Give back all of the records exactly.

:::

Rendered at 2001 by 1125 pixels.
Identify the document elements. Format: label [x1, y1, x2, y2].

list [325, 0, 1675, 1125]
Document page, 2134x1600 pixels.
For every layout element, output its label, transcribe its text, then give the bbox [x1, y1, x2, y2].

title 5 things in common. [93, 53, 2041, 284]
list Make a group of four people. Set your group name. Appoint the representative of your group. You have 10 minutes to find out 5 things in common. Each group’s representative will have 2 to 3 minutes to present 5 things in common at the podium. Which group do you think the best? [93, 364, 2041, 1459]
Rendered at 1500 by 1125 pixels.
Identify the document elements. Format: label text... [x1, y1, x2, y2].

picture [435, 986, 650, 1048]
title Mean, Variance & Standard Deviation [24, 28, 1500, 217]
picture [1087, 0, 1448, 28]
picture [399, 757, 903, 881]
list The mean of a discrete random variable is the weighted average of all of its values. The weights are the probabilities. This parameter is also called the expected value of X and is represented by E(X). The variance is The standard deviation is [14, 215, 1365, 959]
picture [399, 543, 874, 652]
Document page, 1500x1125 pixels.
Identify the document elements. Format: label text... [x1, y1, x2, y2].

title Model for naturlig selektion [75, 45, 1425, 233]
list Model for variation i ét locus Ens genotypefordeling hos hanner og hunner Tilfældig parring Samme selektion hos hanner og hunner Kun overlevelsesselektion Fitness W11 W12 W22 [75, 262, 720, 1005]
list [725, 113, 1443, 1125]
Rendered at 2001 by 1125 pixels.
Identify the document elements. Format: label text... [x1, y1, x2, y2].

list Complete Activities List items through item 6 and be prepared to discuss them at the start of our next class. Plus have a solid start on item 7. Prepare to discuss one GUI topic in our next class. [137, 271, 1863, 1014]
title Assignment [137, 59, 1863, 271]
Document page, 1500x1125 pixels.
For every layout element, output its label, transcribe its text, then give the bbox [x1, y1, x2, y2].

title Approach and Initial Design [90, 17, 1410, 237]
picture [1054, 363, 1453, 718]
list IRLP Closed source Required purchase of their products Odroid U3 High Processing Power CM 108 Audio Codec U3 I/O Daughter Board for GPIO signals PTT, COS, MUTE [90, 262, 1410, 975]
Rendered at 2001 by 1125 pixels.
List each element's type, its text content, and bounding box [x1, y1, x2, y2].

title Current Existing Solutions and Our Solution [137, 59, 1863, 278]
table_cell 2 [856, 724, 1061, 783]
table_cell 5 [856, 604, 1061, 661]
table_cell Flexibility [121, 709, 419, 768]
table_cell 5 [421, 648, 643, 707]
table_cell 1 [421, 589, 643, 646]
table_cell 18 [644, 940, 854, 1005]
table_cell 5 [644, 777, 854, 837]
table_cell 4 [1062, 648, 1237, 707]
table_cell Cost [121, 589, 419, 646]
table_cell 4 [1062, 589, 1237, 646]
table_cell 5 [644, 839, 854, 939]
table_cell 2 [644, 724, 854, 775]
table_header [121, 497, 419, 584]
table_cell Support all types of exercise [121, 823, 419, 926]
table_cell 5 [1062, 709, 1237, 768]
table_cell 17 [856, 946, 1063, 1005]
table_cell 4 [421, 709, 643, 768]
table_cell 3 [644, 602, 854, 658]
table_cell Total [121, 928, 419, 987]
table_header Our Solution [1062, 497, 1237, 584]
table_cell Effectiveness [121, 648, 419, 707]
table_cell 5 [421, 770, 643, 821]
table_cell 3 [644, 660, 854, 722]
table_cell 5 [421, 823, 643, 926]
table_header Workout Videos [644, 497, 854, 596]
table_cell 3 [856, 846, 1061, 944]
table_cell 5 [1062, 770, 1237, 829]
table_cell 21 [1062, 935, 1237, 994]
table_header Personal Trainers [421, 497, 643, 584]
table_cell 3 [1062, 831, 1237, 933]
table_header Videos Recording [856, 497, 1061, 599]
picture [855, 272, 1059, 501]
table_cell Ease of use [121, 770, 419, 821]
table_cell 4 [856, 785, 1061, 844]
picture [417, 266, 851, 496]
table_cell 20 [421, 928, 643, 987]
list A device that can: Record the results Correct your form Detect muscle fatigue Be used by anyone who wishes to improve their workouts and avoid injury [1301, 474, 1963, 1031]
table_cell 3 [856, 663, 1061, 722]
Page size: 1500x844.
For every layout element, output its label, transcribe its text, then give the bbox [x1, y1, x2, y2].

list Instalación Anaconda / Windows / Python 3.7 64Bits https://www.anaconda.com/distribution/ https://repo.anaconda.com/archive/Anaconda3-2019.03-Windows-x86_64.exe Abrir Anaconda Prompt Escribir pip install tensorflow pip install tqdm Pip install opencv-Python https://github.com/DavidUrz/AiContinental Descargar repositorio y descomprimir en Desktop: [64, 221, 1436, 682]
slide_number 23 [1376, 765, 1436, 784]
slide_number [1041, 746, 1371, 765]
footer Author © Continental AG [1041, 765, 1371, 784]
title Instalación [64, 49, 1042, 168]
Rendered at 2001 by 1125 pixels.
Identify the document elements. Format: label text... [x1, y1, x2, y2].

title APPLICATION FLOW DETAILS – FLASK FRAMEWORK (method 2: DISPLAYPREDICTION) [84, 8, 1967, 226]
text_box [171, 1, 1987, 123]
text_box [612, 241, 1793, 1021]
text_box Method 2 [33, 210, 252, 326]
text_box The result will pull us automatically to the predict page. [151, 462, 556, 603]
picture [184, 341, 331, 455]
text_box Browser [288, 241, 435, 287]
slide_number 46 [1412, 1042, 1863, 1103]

:::

• [Answer area]:
Rendered at 2001 by 1125 pixels.
Identify the document elements. Format: label [x1, y1, x2, y2].

list [325, 0, 1675, 1125]
Document page, 2134x1600 pixels.
For every layout element, output its label, transcribe its text, then give the bbox [x1, y1, x2, y2].

title 5 things in common. [93, 53, 2041, 284]
list Make a group of four people. Set your group name. Appoint the representative of your group. You have 10 minutes to find out 5 things in common. Each group’s representative will have 2 to 3 minutes to present 5 things in common at the podium. Which group do you think the best? [93, 364, 2041, 1459]
Rendered at 1500 by 1125 pixels.
Identify the document elements. Format: label text... [x1, y1, x2, y2].

picture [435, 986, 650, 1048]
title Mean, Variance & Standard Deviation [24, 28, 1500, 217]
picture [1087, 0, 1448, 28]
picture [399, 757, 903, 881]
list The mean of a discrete random variable is the weighted average of all of its values. The weights are the probabilities. This parameter is also called the expected value of X and is represented by E(X). The variance is The standard deviation is [14, 215, 1365, 959]
picture [399, 543, 874, 652]
Document page, 1500x1125 pixels.
Identify the document elements. Format: label text... [x1, y1, x2, y2].

title Model for naturlig selektion [75, 45, 1425, 233]
list Model for variation i ét locus Ens genotypefordeling hos hanner og hunner Tilfældig parring Samme selektion hos hanner og hunner Kun overlevelsesselektion Fitness W11 W12 W22 [75, 262, 720, 1005]
list [725, 113, 1443, 1125]
Rendered at 2001 by 1125 pixels.
Identify the document elements. Format: label text... [x1, y1, x2, y2].

list Complete Activities List items through item 6 and be prepared to discuss them at the start of our next class. Plus have a solid start on item 7. Prepare to discuss one GUI topic in our next class. [137, 271, 1863, 1014]
title Assignment [137, 59, 1863, 271]
Document page, 1500x1125 pixels.
For every layout element, output its label, transcribe its text, then give the bbox [x1, y1, x2, y2].

title Approach and Initial Design [90, 17, 1410, 237]
picture [1054, 363, 1453, 718]
list IRLP Closed source Required purchase of their products Odroid U3 High Processing Power CM 108 Audio Codec U3 I/O Daughter Board for GPIO signals PTT, COS, MUTE [90, 262, 1410, 975]
Rendered at 2001 by 1125 pixels.
List each element's type, its text content, and bounding box [x1, y1, x2, y2].

title Current Existing Solutions and Our Solution [137, 59, 1863, 278]
table_cell 2 [856, 724, 1061, 783]
table_cell 5 [856, 604, 1061, 661]
table_cell Flexibility [121, 709, 419, 768]
table_cell 5 [421, 648, 643, 707]
table_cell 1 [421, 589, 643, 646]
table_cell 18 [644, 940, 854, 1005]
table_cell 5 [644, 777, 854, 837]
table_cell 4 [1062, 648, 1237, 707]
table_cell Cost [121, 589, 419, 646]
table_cell 4 [1062, 589, 1237, 646]
table_cell 5 [644, 839, 854, 939]
table_cell 2 [644, 724, 854, 775]
table_header [121, 497, 419, 584]
table_cell Support all types of exercise [121, 823, 419, 926]
table_cell 5 [1062, 709, 1237, 768]
table_cell 17 [856, 946, 1063, 1005]
table_cell 4 [421, 709, 643, 768]
table_cell 3 [644, 602, 854, 658]
table_cell Total [121, 928, 419, 987]
table_header Our Solution [1062, 497, 1237, 584]
table_cell Effectiveness [121, 648, 419, 707]
table_cell 5 [421, 770, 643, 821]
table_cell 3 [644, 660, 854, 722]
table_cell 5 [421, 823, 643, 926]
table_header Workout Videos [644, 497, 854, 596]
table_cell 3 [856, 846, 1061, 944]
table_cell 5 [1062, 770, 1237, 829]
table_cell 21 [1062, 935, 1237, 994]
table_header Personal Trainers [421, 497, 643, 584]
table_cell 3 [1062, 831, 1237, 933]
table_header Videos Recording [856, 497, 1061, 599]
picture [855, 272, 1059, 501]
table_cell Ease of use [121, 770, 419, 821]
table_cell 4 [856, 785, 1061, 844]
picture [417, 266, 851, 496]
table_cell 20 [421, 928, 643, 987]
list A device that can: Record the results Correct your form Detect muscle fatigue Be used by anyone who wishes to improve their workouts and avoid injury [1301, 474, 1963, 1031]
table_cell 3 [856, 663, 1061, 722]
Page size: 1500x844.
For every layout element, output its label, transcribe its text, then give the bbox [x1, y1, x2, y2].

list Instalación Anaconda / Windows / Python 3.7 64Bits https://www.anaconda.com/distribution/ https://repo.anaconda.com/archive/Anaconda3-2019.03-Windows-x86_64.exe Abrir Anaconda Prompt Escribir pip install tensorflow pip install tqdm Pip install opencv-Python https://github.com/DavidUrz/AiContinental Descargar repositorio y descomprimir en Desktop: [64, 221, 1436, 682]
slide_number 23 [1376, 765, 1436, 784]
slide_number [1041, 746, 1371, 765]
footer Author © Continental AG [1041, 765, 1371, 784]
title Instalación [64, 49, 1042, 168]
Rendered at 2001 by 1125 pixels.
Identify the document elements. Format: label text... [x1, y1, x2, y2].

title APPLICATION FLOW DETAILS – FLASK FRAMEWORK (method 2: DISPLAYPREDICTION) [84, 8, 1967, 226]
text_box [171, 1, 1987, 123]
text_box [612, 241, 1793, 1021]
text_box Method 2 [33, 210, 252, 326]
text_box The result will pull us automatically to the predict page. [151, 462, 556, 603]
picture [184, 341, 331, 455]
text_box Browser [288, 241, 435, 287]
slide_number 46 [1412, 1042, 1863, 1103]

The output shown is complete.